__Exercise passage__.

Potage of Civilizations

Muslim Minorities in the West: Visible and Invisible. Yvonne Haddad and Jane Smith (Walnut Creek, CA: AltaMira Press, 2002)

Tuesday 21 April 2009, by Emrah Sahin

The 1893 Columbian Exposition in
Chicago bemused visitors with its
unique Middle Eastern Cairo Street. But
the representation of Islam did not get a
warm reception— the audience likened
the Islamic call to prayer to the noise
of a dogfight! Even in the twenty-first
century, the Western media struggles
to face reality: Muslims, far from being a
mere sideshow, comprise a remarkably
large part of those who immigrate to the
West. Since the 1960s, Muslims in the
West have progressed steadily from
the realm of the “invisible—newcomers
to new lands with little public voice of
recognition— to more visible modes of
participation in the structures of the
societies of which they are not a part.”

Muslim Minorities in the West aims to
examine what kinds of issues present
themselves as Muslims assume their
legitimate places in Western societies—
societies that may or may not be eager
to acknowledge either their presence or
their demands.

Muslim Minorities splits into three parts:
the American experience, European
experience, and the experience in areas
of European settlement. Each traces the
pushing and pulling factors that caused
the Muslim immigration, the similarities
and differences in the newly formed
Muslim minority communities across
time and space, and the choices they
confront in the West. Muslims, especially
in Europe and the US, have recognized
the disparity between their communal
values and the individualistic values
of their host countries. To reconcile
and resolve the dilemmas of identity
and citizenship, the Muslim minorities
constructed a hybrid identity composed
of elements both transplanted from their
country of origins and their Western
environment.

First, the roots of a visible Western
Muslim community were established.
Then it precipitated a communal
acculturation, to varying degrees, and
a solid transition into host governments
and cultures. Today, the extreme hostility
toward Muslims is, the book argues, in
the process of transforming itself into an
acceptance and recognition of Islam as
an integral part of Western civilization.

__Source data__.
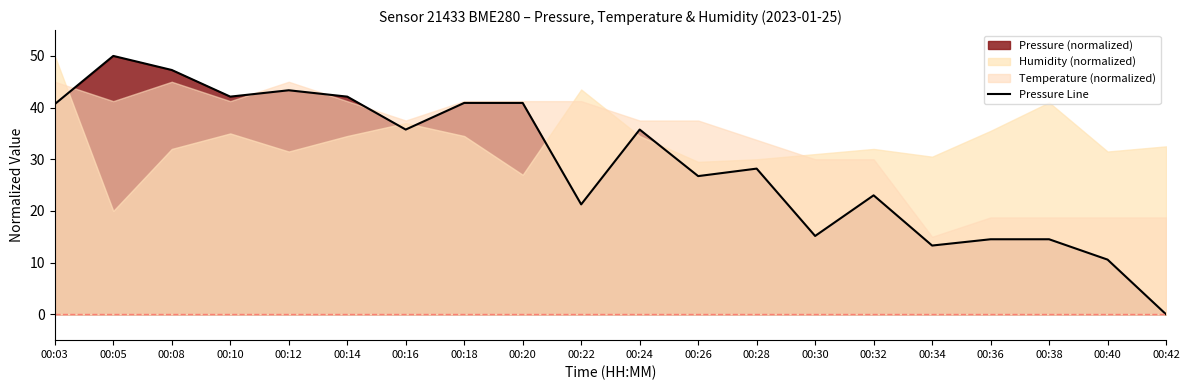

At which category does the data reach its first local valley?

00:10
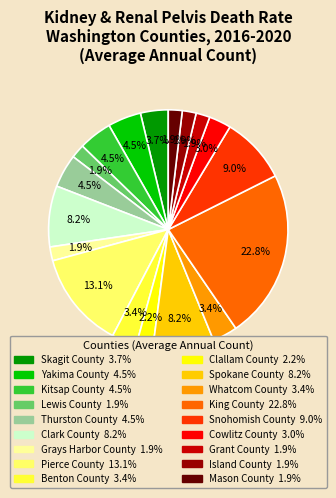

What is the total percentage of Yakima County and Lewis County?

6.4%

__Written task 1__. Please reproduce the passage from the book review above, from "Then it precipitated" up to and including "of Western civilization.".
__Written task 2__. In the book review above, what are the three parts of Muslim Minorities in the West?

__Response box 1__.
Then it precipitated a communal
acculturation, to varying degrees, and
a solid transition into host governments
and cultures. Today, the extreme hostility
toward Muslims is, the book argues, in
the process of transforming itself into an
acceptance and recognition of Islam as
an integral part of Western civilization.

__Response box 2__. The American experience, the European experience, and the experience in areas of European settlement.